Strong westerly winds of up to about 400 kilometers per hour (250 miles per hour) buffeted the Huygens probe as it descended through Titan's upper atmosphere last month, according to NASA-led observations of the probe transmissions with Earth-based radio telescopes.
The winds eased to a mild breeze near the surface of Titan, Saturn's largest moon.
A preliminary estimate of the wind variations with altitude from about 110 kilometers (68 miles) down to the surface has been recovered by a joint team of researchers from NASA's Jet Propulsion Laboratory, Pasadena, Calif., collaborating with the Huygens Doppler wind experiment team led by Dr. Michael Bird in Bonn, Germany, and with the ground-based European Very Long Baseline Interferometry team led by Dr. Leonid Gurvits.
A network of radio telescope facilities, located around the world, received the radio signals transmitted by the Huygens probe to the Cassini orbiter during the probe's descent and landing on Titan on Jan. 14. "The information from the radio telescopes was originally intended to supplement similar wind data received from the Huygens Doppler wind experiment. However, the onboard experiment failed to return data." said Dr. William Folkner, the JPL principal investigator for the ground-based Doppler wind experiment.
"Our ground-based work salvaged the Doppler wind experiment," said Sami Asmar, a JPL co-investigator on the Huygens Doppler wind experiment. He had reported detecting the signal on the ground from the Green Bank Telescope facility in West Virginia. "The signal from the Huygens probe was not designed to be detected on Earth -- sometimes it pays to eavesdrop," said Asmar.
Winds are determined by the "Doppler shift" of the signal. Doppler shift is a change in the frequency when received at Earth due to the probe's motion in Titan's atmosphere, similar to the change in pitch of a passing train whistle.
"We provided the only real-time confirmation that the probe transmitted a signal at the expected time, released the stabilizer parachute and then impacted the surface," said Asmar. "We did this by monitoring the Doppler shift in the frequency of the signal received at the Green Bank Telescope and the Parkes Telescope in Australia."

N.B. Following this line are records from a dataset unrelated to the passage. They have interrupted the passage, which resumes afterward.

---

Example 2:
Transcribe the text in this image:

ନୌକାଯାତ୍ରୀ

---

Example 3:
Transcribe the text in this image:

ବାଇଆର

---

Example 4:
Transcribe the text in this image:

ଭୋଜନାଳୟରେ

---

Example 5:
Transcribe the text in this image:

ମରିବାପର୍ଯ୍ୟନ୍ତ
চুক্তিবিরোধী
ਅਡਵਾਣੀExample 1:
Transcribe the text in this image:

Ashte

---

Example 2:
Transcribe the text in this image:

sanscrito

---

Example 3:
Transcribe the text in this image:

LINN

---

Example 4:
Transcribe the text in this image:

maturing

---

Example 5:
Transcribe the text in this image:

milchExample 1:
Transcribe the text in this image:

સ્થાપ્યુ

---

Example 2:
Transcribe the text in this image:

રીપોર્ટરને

"The Huygens Doppler team worked closely with the Joint Institute for Very Long Baseline Interferometry team in Europe, which coordinated the scheduling of many radio telescopes around the globe for complementary measurements that monitored the change in probe position," said Dr. Robert Preston, chief scientist of the Interplanetary Network Directorate at JPL.

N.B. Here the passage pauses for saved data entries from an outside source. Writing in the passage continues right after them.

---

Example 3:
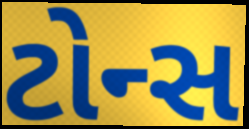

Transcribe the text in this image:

ટોન્સ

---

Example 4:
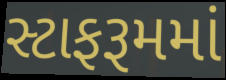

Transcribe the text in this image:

The Deep Space Network lent the JPL team two special Radio Science Receivers and had one shipped to Green Bank from its complex in California and another to Parkes from its complex near Canberra. These receivers allowed for the real-time detection and confirmation of the Huygens radio signal. The same type of receivers were used at Deep Space Network stations for receiving the Cassini signal during Saturn orbit insertion in June 2004 and the Mars Exploration Rover signal during entry, descent and landing in January 2004.
The Green Bank Telescope and other participating U.S. telescopes are part of the National Radio Astronomy Observatory. The Parkes radio telescope is operated by the Australia Telescope National Facility. The radio astronomy support was coordinated by the Joint Institute for Very Long Baseline Interferometry in Europe.

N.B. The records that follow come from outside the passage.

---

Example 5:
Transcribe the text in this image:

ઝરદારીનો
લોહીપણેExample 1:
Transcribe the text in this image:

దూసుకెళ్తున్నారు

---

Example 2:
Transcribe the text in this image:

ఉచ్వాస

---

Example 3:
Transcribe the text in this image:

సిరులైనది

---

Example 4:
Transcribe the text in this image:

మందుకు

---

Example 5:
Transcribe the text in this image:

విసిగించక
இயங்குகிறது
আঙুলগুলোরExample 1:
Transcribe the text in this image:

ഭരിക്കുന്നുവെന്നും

The Cassini-Huygens mission is a cooperative mission of NASA, the European Space Agency and the Italian Space Agency. The Jet Propulsion Laboratory, a division of the California Institute of Technology in Pasadena, manages the mission for NASA's Office of Space Science, Washington, D.C. The Cassini orbiter was designed, developed and assembled at JPL. ESA built and managed the development of the Huygens mission and was in charge of Huygens operations.